そして、目的が一番大事なことに変わりはありませんが、そこに至るまでの手段も楽しめるような人が仕事をしている時間のみならず人生そのものを豊かにできると考えています。
まとめ

目的に至るまでの手段は多種多様です。だからこそ、一つに固執せずにでも自分なりのこだわりを持ってやることが大切であり、これがライフワークに繋がるものを見つけるきっかけになるのではないでしょうか。

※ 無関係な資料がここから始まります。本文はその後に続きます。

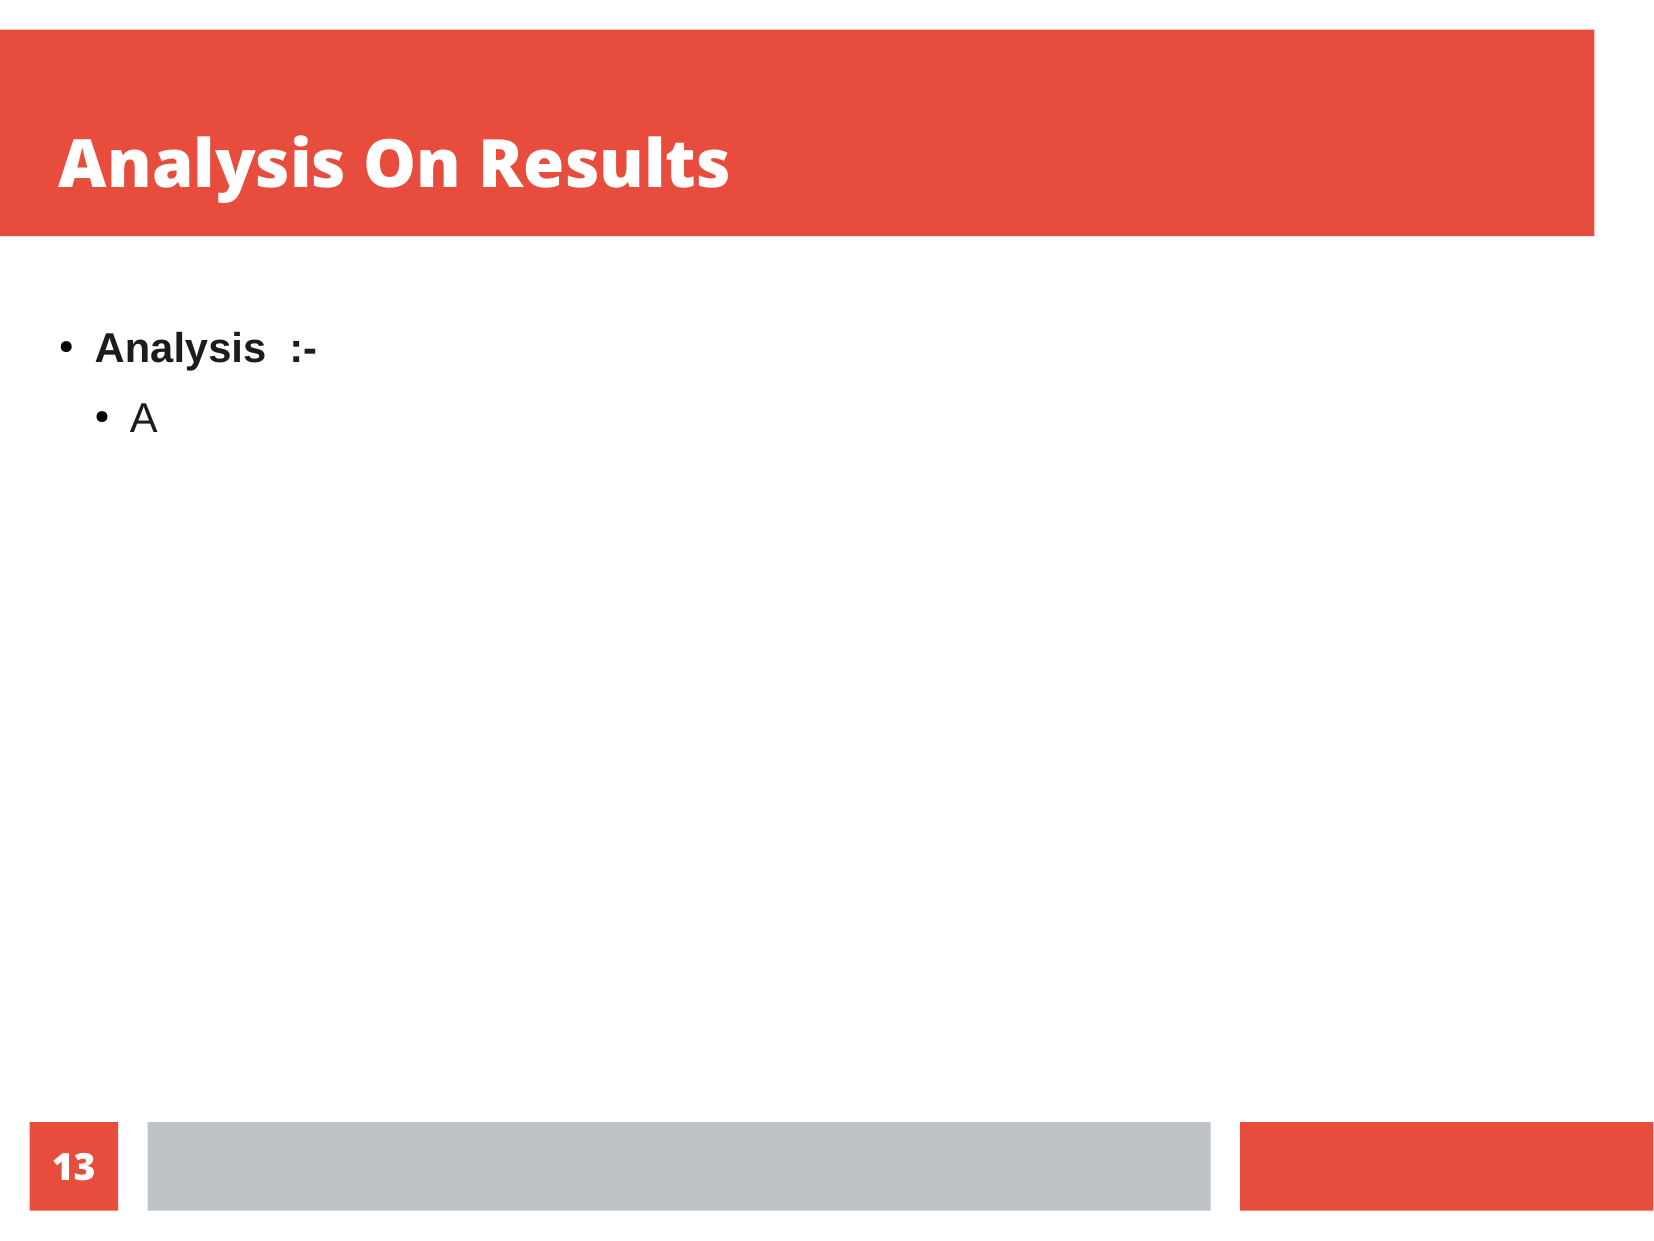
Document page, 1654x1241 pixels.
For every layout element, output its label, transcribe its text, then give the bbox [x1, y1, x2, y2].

list Analysis :- A [59, 324, 1565, 1093]
title Analysis On Results [59, 59, 1595, 207]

また、「人と人、人と動物の架け橋になる」ことは色々活動する中でその言葉に後から意味がついてきた目的であり、はじめから自分の中に持っていたものではありませんでした。つまり、手段と目的どちらが先でもいいので、皆さんにライフワークを見つけて欲しいと思います。
仙台うみの杜水族館
仙台にある水族館。仙台うみの杜水族館の「うみ」は海ではなく生み出すの「うみ」という意味もあるそうです。
素敵なエントランスのお写真や、養殖のそのままの様子が分かるような宮城のホヤについての展示についてご紹介いただきました。
また、バンドウイルカのパフォーマンスもおすすめとのこと。
10周年を迎えて様々なイベントを企画中!
感想
お話を通して、先生は確固とした自分を持っている方だと感じました。
自分をいっぱいに表現した個性溢れるユニークなお話は非常に面白く、その堂々と前を向いた生き様は真っ直ぐで洗練されていて、私も先生のように人生の目的を探していけたらと強く思いました。
この記事を通して先生の素敵な考え方が少しでも獣医学生に伝わっていればとても嬉しく思います。
最後までお読みいただき誠にありがとうございました。